Trigonometric identities are essential tools in calculus for simplifying expressions and solving integrals. In this context, recognizing the identities for cosecant and cotangent is crucial.

• The identity for cosecant is: \( \csc \theta = \frac{1}{\sin \theta} \).
• Cotangent is expressed as: \( \cot \theta = \frac{\cos \theta}{\sin \theta} \).

We use these identities to simplify complex trigonometric expressions. For instance, in the expression \( \csc \theta + \cot \theta \), applying these identities allows us to combine and reduce the computation to a more manageable form: \( \frac{1 + \cos \theta}{\sin \theta} \). Understanding and applying trigonometric identities makes integrations and transformative algebra more intuitive and precise.

Substitution is a powerful technique in calculus that simplifies complex integrals. It's like a change of variables that transforms a difficult problem into one we can handle more easily. In our exercise, we utilize substitution to manage the integral of \( \frac{\sin \theta}{1 + \cos \theta} \).To use substitution, we set \( u = 1 + \cos \theta \). This step requires computing the differential \( du \), which helps in reshaping the integral's differentials:

• First, find the derivative of \( u \) with respect to \( \theta \): \( \frac{du}{d\theta} = -\sin \theta \).
• Thus, \( du = -\sin \theta \, d\theta \) or equivalently, \( -du = \sin \theta \, d\theta \).

By making this substitution, our integral simplifies to \( \int \frac{-du}{u} \). This process reduces a potentially convoluted integral into a simpler form, making it easier to integrate.
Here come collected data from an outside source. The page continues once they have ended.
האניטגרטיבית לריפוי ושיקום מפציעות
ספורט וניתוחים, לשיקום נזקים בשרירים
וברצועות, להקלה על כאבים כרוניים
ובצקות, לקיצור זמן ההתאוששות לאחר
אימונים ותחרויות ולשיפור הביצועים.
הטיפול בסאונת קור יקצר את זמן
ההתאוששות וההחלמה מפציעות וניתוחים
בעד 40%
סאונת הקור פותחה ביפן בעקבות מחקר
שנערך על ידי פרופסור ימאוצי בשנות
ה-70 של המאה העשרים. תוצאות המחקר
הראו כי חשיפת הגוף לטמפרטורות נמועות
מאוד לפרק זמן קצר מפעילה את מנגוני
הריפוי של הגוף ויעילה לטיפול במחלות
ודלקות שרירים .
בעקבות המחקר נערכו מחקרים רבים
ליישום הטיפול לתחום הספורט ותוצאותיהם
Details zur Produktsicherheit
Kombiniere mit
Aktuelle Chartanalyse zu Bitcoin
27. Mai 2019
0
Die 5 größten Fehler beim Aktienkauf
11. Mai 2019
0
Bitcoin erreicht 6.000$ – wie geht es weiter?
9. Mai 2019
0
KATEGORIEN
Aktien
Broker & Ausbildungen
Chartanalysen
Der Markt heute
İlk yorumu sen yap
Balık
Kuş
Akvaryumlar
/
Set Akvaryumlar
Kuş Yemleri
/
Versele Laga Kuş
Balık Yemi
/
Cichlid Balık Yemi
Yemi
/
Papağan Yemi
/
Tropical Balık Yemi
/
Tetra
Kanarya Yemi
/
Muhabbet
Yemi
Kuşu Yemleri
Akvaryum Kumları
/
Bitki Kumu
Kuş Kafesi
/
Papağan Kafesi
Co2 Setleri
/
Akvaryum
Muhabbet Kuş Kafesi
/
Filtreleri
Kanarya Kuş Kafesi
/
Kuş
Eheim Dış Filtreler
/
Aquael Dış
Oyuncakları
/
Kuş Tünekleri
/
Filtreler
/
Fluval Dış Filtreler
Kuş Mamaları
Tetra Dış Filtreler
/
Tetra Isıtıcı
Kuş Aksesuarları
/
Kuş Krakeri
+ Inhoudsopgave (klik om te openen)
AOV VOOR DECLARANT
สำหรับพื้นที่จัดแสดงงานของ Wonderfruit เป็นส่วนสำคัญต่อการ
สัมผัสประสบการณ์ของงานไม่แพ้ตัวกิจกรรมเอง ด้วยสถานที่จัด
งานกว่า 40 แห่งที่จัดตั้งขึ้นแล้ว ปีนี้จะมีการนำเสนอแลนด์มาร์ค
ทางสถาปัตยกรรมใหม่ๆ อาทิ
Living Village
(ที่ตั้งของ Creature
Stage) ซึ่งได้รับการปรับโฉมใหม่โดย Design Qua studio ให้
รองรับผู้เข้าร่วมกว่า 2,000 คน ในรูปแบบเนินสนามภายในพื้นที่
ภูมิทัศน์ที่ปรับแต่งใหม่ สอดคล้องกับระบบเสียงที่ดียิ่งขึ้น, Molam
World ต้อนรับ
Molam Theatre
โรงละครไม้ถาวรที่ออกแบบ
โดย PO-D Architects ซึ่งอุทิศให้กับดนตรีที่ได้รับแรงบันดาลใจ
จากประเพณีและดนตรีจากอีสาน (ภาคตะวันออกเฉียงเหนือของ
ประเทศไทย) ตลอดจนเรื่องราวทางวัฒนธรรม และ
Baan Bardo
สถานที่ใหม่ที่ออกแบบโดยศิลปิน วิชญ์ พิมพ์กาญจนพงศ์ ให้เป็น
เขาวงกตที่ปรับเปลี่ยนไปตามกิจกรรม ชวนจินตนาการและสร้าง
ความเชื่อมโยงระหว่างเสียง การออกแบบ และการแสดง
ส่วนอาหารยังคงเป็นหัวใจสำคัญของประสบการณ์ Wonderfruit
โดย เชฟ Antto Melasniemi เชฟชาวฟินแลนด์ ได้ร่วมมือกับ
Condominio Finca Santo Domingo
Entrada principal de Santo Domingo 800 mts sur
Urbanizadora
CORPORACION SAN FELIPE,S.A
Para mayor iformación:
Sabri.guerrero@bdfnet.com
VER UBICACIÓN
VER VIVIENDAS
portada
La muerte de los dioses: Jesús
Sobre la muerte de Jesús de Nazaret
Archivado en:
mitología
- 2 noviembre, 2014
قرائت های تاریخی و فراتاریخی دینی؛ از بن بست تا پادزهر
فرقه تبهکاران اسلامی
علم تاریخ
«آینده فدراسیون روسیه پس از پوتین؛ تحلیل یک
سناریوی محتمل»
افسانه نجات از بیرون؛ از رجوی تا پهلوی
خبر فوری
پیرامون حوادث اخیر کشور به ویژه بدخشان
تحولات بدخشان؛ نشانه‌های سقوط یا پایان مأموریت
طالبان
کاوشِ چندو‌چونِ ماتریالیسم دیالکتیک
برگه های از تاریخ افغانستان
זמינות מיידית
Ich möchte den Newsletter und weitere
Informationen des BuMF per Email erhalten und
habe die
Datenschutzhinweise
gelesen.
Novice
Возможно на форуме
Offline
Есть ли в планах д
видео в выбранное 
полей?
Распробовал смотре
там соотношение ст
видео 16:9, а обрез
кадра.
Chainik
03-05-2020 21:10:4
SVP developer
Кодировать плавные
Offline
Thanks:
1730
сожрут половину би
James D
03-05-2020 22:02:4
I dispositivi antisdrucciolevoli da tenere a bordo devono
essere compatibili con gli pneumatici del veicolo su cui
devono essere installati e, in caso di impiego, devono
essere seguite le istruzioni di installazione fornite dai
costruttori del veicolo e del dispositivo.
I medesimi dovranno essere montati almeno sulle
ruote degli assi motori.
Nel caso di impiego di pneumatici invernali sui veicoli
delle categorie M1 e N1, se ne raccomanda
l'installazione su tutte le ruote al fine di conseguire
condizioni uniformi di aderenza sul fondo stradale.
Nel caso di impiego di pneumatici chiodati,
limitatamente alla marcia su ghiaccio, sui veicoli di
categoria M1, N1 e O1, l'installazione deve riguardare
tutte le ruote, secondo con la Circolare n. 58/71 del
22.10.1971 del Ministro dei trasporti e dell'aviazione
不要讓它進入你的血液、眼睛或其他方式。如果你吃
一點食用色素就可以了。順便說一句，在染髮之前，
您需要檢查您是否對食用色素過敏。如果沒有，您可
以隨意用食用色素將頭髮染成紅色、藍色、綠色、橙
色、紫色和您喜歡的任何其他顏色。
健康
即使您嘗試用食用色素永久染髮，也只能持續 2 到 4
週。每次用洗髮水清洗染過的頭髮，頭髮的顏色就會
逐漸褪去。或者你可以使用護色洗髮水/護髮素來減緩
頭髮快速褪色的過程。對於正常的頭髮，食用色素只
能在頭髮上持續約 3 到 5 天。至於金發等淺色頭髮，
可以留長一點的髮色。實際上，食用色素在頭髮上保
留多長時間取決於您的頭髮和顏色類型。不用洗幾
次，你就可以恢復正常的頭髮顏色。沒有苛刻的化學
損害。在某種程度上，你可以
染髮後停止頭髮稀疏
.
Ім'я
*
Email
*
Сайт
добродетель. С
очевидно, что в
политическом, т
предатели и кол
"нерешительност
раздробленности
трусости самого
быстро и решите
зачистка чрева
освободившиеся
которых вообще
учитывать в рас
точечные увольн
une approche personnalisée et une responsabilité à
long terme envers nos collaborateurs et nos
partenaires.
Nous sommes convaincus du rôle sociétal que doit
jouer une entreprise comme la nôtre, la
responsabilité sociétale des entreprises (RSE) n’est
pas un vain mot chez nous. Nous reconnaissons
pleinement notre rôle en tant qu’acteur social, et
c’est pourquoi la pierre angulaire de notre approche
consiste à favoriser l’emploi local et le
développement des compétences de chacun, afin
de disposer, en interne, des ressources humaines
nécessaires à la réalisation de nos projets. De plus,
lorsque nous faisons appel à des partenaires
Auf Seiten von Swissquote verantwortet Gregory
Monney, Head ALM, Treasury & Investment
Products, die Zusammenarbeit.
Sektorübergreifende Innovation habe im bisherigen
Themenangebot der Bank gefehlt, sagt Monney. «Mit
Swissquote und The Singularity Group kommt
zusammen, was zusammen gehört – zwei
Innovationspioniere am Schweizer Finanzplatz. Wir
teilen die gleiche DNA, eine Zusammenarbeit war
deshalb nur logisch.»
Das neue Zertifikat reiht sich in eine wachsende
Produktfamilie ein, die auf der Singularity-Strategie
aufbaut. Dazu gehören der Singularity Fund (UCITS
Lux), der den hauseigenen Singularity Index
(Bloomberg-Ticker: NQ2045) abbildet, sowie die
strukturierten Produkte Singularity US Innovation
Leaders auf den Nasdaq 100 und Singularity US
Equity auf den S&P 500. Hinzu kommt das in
Logarithmic integration is a method used when integrating functions of the form \( \int \frac{1}{u} \, du \), which results in a natural logarithm. Applying this to our substituted integral, \( \int \frac{-du}{u} \), is straightforward.The integral of \( \frac{1}{u} \) is \( \ln |u| \), so when there's a negative sign, it becomes:

• \( -\int \frac{du}{u} = -\ln |u| + C \),

where \( C \) is the constant of integration. Finally, we revert to the original variable by substituting back \( u = 1 + \cos \theta \) into our expression, yielding the solution \( -\ln |1 + \cos \theta| + C \). This logarithmic result neatly solves our integral in terms of the initial trigonometric expression.